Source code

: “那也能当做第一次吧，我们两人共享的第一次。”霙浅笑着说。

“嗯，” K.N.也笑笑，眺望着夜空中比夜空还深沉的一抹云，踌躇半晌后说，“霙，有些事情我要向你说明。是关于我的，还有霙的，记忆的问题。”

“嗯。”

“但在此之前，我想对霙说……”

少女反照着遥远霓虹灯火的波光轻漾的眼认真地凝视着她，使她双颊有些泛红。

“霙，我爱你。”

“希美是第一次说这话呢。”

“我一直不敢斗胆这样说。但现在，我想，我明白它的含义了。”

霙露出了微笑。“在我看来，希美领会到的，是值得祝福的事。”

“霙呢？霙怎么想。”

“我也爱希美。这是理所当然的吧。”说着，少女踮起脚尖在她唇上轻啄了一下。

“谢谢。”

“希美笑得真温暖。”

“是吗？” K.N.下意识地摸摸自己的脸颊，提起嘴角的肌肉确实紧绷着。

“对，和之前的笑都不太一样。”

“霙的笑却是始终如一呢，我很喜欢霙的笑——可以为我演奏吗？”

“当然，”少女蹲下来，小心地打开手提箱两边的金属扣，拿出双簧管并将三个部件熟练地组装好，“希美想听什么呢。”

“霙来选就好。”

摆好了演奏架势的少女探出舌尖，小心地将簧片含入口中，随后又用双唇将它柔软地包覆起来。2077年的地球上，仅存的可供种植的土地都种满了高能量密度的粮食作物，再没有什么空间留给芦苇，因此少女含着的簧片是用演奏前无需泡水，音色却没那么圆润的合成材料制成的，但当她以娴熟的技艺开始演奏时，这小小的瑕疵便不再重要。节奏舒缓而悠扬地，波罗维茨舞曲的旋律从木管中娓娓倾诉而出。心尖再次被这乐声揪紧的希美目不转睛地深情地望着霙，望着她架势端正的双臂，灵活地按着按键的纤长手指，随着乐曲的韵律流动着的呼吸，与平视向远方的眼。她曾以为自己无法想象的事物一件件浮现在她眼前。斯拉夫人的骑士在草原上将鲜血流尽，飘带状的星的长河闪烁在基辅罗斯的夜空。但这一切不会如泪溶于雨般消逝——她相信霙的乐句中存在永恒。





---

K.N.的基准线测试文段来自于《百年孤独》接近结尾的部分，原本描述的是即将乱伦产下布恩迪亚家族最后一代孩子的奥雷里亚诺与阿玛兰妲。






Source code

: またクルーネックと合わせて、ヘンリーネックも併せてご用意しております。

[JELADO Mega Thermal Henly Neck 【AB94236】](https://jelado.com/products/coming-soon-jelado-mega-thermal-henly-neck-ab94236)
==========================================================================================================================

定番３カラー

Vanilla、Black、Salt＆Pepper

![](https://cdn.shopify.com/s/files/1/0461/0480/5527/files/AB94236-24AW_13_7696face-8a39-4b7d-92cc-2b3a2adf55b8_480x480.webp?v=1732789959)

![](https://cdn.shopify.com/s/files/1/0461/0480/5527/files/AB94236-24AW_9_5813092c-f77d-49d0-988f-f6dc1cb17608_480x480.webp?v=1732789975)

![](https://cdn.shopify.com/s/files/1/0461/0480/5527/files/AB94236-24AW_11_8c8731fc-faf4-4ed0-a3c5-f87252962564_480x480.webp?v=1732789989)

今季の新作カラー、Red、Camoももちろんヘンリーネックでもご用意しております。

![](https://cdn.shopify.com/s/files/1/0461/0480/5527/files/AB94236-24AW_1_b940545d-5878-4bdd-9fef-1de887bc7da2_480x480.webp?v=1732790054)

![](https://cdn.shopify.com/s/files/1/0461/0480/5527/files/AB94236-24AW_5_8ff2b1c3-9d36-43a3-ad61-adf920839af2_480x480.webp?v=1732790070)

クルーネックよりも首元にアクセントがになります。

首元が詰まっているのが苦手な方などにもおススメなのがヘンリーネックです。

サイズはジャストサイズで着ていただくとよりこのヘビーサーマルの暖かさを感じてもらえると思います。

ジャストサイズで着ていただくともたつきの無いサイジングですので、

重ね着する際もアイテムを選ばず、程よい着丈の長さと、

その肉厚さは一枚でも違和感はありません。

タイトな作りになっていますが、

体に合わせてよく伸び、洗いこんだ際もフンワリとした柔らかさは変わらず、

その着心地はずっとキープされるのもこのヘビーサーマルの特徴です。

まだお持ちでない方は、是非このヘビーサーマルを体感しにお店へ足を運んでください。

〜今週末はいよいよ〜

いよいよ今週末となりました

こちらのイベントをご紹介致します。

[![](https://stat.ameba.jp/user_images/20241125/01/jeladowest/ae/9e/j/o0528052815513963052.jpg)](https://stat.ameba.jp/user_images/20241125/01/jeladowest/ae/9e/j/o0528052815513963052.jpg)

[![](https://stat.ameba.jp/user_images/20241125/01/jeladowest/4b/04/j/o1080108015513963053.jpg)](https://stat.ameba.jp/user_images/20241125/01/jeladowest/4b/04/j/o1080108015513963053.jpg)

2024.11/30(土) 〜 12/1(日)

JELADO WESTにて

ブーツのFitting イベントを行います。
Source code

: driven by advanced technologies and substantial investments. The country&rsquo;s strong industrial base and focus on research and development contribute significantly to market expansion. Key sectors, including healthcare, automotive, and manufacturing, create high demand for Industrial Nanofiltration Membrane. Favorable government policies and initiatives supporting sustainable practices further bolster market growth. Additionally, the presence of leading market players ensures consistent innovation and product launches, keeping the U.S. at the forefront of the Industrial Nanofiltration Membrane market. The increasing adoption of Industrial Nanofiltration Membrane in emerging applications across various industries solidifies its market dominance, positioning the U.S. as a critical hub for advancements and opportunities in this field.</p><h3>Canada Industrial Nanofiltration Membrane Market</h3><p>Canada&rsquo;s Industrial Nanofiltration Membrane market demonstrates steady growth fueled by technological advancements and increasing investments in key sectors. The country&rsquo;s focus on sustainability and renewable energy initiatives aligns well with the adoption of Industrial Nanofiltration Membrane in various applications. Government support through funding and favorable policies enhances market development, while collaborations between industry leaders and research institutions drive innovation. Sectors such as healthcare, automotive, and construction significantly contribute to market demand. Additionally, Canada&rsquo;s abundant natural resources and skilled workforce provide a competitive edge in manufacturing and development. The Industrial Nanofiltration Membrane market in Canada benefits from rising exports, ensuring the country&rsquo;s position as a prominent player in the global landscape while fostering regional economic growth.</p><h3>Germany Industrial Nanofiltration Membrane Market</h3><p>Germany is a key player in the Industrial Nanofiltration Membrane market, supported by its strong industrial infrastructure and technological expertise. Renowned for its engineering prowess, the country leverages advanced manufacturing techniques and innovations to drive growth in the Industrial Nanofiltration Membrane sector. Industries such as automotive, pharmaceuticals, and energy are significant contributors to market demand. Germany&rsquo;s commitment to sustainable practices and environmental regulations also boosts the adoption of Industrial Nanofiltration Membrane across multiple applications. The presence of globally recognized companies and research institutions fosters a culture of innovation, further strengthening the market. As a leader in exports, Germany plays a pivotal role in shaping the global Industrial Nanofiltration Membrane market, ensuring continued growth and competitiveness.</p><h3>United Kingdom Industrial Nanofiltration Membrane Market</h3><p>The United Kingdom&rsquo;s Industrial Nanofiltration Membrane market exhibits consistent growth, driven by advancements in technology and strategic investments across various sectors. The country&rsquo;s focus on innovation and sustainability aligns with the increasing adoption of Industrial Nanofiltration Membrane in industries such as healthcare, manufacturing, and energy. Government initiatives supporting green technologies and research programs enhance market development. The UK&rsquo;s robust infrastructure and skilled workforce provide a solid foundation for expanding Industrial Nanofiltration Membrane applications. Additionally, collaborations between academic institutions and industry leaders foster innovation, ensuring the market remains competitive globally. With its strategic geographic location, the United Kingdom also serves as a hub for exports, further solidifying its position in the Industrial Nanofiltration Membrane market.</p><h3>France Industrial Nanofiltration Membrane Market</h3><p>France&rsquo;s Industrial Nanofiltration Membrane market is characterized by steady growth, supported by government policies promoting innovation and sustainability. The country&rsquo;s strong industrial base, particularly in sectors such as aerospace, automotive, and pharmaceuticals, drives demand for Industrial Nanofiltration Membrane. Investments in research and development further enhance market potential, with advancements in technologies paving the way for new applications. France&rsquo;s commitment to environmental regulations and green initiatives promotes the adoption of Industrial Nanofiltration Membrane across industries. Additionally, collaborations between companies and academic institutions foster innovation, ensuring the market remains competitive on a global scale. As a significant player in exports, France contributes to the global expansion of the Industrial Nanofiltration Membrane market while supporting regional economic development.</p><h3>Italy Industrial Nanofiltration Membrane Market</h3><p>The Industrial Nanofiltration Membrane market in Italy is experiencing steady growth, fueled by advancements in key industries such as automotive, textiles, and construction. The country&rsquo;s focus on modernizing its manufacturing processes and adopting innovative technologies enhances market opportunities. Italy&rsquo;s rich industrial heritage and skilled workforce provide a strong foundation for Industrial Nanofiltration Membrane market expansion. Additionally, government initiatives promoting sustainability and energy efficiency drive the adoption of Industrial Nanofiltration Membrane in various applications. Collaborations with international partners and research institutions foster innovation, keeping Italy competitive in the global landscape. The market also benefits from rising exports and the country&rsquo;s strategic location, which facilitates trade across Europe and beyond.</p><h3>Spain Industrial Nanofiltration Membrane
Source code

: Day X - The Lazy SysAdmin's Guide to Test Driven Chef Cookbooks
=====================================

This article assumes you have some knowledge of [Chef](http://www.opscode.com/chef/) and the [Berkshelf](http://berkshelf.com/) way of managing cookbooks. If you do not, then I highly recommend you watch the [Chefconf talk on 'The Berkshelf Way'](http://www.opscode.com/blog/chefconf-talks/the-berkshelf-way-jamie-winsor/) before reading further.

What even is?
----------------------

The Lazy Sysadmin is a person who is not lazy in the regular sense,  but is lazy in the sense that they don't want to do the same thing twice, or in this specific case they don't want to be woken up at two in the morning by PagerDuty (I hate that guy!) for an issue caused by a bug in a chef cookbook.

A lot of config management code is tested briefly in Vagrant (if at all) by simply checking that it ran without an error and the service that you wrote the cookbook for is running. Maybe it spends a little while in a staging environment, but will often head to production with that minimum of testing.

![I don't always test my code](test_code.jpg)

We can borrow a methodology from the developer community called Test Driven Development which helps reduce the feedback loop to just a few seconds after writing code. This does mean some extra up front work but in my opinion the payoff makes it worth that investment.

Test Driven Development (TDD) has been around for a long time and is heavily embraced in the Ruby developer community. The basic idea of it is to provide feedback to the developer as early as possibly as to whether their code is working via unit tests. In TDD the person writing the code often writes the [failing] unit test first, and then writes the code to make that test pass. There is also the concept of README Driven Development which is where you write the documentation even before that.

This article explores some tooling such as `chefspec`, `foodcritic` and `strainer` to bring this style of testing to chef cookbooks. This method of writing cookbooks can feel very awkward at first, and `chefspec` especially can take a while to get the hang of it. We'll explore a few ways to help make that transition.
☆ ☆ ☆ ☆ ☆
**Job item**. Please give, as a single number with nothing added, the count of lines in the records that contain the word "person".

**Response to this task**. 2